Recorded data
· · · · ·

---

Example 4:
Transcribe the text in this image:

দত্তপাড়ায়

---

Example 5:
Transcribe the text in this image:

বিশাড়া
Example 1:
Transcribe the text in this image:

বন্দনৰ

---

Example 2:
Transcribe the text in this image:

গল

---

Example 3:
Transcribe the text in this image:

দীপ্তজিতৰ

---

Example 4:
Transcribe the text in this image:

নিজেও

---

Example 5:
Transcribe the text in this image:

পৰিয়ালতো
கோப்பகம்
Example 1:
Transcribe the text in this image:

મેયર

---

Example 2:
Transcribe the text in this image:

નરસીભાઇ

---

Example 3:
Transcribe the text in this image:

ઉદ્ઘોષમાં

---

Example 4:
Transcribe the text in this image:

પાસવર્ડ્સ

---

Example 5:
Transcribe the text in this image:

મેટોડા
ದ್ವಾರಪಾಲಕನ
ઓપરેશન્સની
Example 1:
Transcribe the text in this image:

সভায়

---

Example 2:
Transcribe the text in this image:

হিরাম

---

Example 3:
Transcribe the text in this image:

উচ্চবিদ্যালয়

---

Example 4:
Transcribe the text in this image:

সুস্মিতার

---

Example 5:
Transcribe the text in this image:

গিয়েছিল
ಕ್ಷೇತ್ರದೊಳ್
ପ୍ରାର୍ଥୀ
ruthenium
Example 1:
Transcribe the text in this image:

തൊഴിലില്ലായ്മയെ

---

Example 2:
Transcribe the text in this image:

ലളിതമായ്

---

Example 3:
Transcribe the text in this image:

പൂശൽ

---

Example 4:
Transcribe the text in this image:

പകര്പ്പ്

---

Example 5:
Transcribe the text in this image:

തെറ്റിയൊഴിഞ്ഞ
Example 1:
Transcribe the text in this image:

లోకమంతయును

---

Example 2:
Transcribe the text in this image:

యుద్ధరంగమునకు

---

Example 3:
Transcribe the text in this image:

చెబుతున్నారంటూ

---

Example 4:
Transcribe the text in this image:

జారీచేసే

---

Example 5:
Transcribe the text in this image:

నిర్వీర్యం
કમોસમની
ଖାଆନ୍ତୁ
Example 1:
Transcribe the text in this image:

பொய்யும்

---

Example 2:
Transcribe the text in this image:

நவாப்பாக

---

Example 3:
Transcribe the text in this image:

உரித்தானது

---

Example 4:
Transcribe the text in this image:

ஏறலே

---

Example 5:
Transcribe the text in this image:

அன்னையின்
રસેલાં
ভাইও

· · · · ·

Exercise instructions
Reproduce the entries word for word, from their first line up to and including the line that contains "തൊഴിലില്ലായ്മയെ".

Written answer
---

Example 4:
Transcribe the text in this image:

দত্তপাড়ায়

---

Example 5:
Transcribe the text in this image:

বিশাড়া
Example 1:
Transcribe the text in this image:

বন্দনৰ

---

Example 2:
Transcribe the text in this image:

গল

---

Example 3:
Transcribe the text in this image:

দীপ্তজিতৰ

---

Example 4:
Transcribe the text in this image:

নিজেও

---

Example 5:
Transcribe the text in this image:

পৰিয়ালতো
கோப்பகம்
Example 1:
Transcribe the text in this image:

મેયર

---

Example 2:
Transcribe the text in this image:

નરસીભાઇ

---

Example 3:
Transcribe the text in this image:

ઉદ્ઘોષમાં

---

Example 4:
Transcribe the text in this image:

પાસવર્ડ્સ

---

Example 5:
Transcribe the text in this image:

મેટોડા
ದ್ವಾರಪಾಲಕನ
ઓપરેશન્સની
Example 1:
Transcribe the text in this image:

সভায়

---

Example 2:
Transcribe the text in this image:

হিরাম

---

Example 3:
Transcribe the text in this image:

উচ্চবিদ্যালয়

---

Example 4:
Transcribe the text in this image:

সুস্মিতার

---

Example 5:
Transcribe the text in this image:

গিয়েছিল
ಕ್ಷೇತ್ರದೊಳ್
ପ୍ରାର୍ଥୀ
ruthenium
Example 1:
Transcribe the text in this image:

തൊഴിലില്ലായ്മയെ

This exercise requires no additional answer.